Aim of the task: From the entries below, copy every line holding the word "linejoin".

Extracted entries:

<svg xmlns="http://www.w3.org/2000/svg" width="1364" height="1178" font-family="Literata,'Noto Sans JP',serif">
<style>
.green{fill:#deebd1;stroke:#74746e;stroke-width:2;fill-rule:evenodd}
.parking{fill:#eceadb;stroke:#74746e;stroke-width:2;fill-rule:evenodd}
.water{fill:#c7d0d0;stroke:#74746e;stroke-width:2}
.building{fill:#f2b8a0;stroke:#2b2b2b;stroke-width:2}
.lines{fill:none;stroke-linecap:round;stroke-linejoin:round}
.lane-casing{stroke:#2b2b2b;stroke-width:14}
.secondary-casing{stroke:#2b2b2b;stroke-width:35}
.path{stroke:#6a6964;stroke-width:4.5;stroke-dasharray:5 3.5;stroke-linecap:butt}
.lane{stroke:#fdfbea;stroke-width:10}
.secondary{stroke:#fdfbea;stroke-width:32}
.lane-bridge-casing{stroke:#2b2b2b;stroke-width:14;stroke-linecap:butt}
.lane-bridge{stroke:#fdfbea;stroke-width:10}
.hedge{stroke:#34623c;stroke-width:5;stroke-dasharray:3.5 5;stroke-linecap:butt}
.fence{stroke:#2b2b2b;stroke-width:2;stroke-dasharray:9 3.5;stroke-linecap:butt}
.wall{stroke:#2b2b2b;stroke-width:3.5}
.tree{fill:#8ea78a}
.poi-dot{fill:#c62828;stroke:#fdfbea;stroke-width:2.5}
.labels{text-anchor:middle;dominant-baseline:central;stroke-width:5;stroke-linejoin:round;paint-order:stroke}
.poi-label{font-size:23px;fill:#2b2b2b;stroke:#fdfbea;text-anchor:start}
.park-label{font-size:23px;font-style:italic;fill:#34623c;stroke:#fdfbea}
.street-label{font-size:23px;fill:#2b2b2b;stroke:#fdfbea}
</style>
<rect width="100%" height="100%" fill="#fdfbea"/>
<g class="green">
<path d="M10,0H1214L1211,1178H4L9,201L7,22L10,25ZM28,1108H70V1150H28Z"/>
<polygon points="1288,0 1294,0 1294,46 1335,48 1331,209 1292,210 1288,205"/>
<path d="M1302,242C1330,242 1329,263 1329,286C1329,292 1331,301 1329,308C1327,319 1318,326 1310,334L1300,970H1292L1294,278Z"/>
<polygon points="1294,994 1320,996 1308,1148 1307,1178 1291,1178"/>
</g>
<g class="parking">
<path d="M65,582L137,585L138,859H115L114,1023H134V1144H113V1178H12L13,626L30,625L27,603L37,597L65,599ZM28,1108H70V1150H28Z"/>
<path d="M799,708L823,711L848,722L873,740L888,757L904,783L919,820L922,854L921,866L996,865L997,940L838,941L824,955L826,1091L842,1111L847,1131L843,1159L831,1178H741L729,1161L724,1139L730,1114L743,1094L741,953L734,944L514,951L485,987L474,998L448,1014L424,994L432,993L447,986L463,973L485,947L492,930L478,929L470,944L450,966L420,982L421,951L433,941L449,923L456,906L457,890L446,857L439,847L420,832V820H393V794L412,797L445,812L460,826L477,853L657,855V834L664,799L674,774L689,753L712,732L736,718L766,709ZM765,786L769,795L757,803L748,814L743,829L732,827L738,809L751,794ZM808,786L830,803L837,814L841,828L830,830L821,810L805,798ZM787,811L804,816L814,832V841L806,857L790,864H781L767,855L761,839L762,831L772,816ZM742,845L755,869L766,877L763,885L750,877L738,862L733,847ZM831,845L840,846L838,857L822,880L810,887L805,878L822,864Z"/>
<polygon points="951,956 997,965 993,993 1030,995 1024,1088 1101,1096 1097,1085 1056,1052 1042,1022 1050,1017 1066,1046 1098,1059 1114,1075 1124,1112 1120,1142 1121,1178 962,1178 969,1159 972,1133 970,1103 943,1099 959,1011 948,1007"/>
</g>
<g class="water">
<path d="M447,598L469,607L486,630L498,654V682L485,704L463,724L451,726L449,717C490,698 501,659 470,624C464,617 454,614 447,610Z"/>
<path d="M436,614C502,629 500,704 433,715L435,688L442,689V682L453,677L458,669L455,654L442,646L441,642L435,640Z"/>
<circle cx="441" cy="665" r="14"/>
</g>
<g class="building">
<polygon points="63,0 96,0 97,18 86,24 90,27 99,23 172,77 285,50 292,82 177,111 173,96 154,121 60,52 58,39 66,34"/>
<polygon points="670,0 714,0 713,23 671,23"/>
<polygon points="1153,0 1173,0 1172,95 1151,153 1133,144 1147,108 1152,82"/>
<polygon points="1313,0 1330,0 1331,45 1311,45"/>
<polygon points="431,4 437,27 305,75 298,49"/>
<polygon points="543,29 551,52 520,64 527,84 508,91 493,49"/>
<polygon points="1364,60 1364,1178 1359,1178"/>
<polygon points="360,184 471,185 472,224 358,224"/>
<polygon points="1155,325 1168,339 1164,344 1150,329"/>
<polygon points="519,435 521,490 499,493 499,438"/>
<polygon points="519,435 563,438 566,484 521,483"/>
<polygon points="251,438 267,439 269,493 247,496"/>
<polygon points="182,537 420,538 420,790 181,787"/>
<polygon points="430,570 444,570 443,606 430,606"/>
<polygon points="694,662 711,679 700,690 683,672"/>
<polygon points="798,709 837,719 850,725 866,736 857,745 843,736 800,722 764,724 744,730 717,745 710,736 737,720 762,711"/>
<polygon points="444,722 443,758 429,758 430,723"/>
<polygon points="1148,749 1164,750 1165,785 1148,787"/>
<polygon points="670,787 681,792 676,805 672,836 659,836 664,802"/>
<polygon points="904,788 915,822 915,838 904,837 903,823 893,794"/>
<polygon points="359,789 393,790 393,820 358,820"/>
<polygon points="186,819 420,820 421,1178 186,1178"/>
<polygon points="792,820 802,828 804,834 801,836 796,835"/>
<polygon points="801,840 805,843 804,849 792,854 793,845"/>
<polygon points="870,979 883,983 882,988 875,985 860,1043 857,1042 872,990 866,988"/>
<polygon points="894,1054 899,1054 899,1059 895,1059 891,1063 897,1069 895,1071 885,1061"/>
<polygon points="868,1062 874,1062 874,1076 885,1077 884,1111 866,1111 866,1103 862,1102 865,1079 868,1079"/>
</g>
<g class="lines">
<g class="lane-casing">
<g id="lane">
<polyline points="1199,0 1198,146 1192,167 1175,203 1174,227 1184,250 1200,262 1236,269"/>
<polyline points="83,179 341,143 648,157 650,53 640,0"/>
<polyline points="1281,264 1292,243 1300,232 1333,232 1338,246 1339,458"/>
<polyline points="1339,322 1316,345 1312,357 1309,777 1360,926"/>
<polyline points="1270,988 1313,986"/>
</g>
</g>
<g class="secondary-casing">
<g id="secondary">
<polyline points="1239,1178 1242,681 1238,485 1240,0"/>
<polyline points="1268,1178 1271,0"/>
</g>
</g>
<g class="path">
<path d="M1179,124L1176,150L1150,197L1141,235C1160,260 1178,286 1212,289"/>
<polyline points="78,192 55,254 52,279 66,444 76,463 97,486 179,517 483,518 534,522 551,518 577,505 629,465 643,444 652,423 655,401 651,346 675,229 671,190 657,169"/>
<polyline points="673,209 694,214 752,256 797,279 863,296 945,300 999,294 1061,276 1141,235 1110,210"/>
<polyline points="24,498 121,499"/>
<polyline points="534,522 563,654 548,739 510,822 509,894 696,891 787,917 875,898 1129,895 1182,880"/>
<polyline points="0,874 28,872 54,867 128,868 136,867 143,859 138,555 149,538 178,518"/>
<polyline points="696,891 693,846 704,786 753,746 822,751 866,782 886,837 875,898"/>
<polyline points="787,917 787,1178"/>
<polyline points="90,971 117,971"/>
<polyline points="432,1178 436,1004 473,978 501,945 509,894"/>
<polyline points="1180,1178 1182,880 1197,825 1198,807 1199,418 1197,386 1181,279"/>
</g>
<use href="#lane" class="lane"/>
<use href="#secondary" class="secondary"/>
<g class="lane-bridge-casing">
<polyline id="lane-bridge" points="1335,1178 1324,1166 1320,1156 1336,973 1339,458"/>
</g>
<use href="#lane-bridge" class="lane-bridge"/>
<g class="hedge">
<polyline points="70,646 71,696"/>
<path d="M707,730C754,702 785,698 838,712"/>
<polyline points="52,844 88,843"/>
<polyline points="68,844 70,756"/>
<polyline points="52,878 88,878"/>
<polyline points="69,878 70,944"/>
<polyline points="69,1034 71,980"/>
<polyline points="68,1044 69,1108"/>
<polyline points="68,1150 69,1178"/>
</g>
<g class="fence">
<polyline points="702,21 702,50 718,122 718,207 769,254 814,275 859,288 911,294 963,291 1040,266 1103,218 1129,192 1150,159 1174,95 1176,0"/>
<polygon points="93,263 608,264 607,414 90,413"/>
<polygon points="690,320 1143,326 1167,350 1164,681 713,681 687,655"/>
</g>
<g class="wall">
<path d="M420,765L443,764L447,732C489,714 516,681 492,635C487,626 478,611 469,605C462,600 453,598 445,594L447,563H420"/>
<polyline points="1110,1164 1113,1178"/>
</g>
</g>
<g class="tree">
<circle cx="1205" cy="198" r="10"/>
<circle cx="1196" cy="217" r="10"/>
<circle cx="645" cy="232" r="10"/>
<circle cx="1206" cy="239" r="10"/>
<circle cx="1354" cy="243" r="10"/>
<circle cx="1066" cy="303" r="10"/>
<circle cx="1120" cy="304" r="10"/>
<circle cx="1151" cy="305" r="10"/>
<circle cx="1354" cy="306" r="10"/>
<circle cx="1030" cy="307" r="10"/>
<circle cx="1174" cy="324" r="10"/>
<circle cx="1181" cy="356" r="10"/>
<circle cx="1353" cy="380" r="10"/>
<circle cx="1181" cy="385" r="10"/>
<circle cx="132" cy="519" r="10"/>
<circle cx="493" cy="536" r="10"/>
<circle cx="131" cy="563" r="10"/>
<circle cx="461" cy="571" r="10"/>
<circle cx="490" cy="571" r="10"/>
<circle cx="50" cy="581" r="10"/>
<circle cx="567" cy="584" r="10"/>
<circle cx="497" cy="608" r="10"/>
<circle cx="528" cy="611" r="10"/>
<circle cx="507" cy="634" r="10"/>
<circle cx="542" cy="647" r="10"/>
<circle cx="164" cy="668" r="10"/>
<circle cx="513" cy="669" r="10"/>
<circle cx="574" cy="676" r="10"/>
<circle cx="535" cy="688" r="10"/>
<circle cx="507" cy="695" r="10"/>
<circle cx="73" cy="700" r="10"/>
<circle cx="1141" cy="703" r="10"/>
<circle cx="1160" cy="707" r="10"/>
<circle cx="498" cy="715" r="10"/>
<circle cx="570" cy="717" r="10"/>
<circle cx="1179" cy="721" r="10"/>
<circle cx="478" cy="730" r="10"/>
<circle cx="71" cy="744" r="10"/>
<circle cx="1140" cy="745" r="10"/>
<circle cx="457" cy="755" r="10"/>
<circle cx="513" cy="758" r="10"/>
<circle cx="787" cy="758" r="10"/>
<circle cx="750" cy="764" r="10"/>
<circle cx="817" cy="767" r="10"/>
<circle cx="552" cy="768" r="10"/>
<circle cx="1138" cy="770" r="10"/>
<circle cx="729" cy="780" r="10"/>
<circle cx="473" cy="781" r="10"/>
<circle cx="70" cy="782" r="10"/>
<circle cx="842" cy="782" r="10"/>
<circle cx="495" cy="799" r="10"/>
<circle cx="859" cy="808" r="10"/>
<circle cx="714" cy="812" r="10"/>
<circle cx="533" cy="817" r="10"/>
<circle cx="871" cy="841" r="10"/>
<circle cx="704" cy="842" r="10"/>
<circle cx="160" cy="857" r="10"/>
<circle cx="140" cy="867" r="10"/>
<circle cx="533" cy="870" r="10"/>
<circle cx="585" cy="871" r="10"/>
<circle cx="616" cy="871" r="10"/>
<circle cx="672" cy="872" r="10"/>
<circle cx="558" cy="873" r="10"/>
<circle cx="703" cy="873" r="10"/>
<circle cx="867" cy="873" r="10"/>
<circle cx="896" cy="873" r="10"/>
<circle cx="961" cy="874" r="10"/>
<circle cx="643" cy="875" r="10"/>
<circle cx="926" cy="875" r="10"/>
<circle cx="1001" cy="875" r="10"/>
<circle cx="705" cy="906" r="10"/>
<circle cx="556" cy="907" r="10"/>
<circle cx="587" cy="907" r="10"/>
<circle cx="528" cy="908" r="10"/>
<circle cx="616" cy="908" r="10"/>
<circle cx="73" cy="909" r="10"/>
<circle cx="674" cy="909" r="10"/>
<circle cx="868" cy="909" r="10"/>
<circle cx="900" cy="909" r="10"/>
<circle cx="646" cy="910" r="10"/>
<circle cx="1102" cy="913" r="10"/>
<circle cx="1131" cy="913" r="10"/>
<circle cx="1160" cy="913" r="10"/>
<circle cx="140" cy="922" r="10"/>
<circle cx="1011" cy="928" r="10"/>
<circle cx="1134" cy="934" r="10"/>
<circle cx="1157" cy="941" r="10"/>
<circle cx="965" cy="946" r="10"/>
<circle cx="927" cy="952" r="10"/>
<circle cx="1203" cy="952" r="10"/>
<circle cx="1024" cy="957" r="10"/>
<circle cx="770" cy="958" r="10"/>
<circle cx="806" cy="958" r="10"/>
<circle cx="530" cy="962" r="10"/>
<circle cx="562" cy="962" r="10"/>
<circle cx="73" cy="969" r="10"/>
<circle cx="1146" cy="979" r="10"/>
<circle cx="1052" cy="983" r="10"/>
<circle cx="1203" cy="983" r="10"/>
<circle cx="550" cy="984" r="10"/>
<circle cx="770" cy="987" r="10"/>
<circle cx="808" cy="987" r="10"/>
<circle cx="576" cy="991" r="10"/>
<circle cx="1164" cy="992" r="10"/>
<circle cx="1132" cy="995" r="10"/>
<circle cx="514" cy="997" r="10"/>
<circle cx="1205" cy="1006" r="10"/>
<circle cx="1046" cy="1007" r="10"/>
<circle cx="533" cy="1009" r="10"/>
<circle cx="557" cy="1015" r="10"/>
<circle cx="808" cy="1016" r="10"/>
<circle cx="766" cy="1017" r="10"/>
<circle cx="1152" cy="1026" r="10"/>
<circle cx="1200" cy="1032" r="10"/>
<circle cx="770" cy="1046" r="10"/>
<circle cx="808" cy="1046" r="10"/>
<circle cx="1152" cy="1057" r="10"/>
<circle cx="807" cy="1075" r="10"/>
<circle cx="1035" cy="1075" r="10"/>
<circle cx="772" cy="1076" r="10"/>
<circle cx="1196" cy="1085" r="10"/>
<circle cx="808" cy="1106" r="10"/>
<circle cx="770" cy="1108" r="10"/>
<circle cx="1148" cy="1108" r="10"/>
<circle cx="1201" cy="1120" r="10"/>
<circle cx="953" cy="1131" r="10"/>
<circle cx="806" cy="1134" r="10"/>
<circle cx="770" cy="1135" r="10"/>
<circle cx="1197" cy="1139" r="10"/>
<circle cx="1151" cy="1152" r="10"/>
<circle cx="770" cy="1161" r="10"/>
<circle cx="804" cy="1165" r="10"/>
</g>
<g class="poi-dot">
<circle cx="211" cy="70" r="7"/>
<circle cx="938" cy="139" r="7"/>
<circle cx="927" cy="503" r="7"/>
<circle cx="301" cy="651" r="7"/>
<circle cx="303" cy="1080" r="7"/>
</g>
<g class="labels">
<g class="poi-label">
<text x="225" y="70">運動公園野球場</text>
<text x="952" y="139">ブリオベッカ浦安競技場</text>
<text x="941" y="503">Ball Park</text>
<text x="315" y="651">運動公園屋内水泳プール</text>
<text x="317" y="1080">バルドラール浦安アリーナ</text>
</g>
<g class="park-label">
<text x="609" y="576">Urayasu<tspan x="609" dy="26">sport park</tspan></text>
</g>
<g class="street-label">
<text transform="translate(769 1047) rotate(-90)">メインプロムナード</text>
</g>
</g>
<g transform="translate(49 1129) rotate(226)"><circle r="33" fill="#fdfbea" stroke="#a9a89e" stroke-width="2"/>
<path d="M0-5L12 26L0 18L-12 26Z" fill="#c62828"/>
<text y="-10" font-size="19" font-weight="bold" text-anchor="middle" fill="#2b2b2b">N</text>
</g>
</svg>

Response:
.lines{fill:none;stroke-linecap:round;stroke-linejoin:round}
.labels{text-anchor:middle;dominant-baseline:central;stroke-width:5;stroke-linejoin:round;paint-order:stroke}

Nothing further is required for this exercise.